■ **Directions for this task**:
In the book review, what condition is Ruhl diagnosed with after her left eye is noticed to look droopy?

■ **Page extract**:

After a high-risk second pregnancy, complete with months of bed rest and a bout with a liver disease that could kill the twins she’s carrying, Ruhl (a well-known playwright) successfully gives birth to a girl, Hope, and a boy, William. Then her lactation consultant notices that her left eye looks droopy.

Ruhl looks in the mirror and sees that the left side of her face has fallen. She’s diagnosed with Bell’s palsy, which could right itself within months, or longer, or perhaps never. In the meantime, her smile is gone. “This is the story of my asking it to come back,” she writes.

Although Ruhl tries everything from physical therapy to acupuncture to dietary changes, including giving up gluten when she learns she has celiac disease, “Smile” is not a play-by-play of treatments so much as it is a rumination about faces and specifically smiles, including what they mean across cultures, and for her particularly. Like so many women, she is accustomed to ingratiating with a smile — for a year in high school she made a point of grinning at everyone in the halls to see if they’d smile back. Without it, Ruhl’s face feels “frozen.” She has other ways to express herself — Ruhl has been a finalist for the Pulitzer twice and received a MacArthur grant — but art and words are not enough.

Ruhl recognizes her miracle-free narrative as a hard sell: “A woman slowly gets better. What kind of a story is that?” She takes detours into theology and her life in the theater, including confronting a sense that the Bell’s palsy marked a dividing line between her early success and later work. Some sections of this slim book may feel padded (unless you’re riveted by the subject of gluten), and Ruhl’s detective work into her family medical history is speculative enough to feel tangential.

But there’s something pleasing about the memoir’s deliberately slow pace, mimicking Ruhl’s recovery over 10 years. A partial recovery, she realizes, is very much like life itself: “Who, after all, is fully recovered from life?”

By J. M. Thompson
320 pp. HarperOne/HarperCollins. $27.99.

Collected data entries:
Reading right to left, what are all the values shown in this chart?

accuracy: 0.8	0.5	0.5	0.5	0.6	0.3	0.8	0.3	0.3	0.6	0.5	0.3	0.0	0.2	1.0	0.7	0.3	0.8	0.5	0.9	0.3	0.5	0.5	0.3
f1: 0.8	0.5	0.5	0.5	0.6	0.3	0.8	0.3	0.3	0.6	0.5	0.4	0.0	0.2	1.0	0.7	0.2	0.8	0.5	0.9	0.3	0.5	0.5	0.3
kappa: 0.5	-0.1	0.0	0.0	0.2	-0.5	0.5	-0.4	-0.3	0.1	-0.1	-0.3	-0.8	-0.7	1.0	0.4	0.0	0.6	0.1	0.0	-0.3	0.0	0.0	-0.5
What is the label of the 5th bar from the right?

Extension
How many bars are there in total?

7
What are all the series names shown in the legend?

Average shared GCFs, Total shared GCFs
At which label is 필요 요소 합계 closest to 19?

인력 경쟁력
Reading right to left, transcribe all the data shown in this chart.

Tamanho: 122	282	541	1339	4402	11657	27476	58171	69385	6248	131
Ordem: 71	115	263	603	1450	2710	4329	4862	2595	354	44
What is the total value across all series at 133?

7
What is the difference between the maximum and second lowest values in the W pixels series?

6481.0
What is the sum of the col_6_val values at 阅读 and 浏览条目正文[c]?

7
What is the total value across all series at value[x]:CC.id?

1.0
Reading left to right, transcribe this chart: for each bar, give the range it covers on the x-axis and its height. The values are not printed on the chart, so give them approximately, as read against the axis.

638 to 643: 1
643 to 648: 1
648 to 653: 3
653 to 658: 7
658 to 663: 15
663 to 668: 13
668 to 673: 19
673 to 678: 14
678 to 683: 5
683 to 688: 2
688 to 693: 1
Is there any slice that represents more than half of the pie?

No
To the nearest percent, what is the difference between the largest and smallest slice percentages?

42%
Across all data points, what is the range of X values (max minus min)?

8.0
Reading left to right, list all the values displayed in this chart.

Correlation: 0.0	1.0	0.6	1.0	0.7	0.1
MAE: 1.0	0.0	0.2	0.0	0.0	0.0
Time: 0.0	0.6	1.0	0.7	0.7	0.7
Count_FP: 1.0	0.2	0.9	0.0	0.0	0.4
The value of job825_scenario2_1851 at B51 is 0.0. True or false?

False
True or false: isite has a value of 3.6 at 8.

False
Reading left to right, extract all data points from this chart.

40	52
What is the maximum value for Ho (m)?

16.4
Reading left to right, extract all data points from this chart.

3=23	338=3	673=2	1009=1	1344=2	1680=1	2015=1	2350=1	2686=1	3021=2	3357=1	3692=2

■ **Answer for the task**:
Bell's palsy.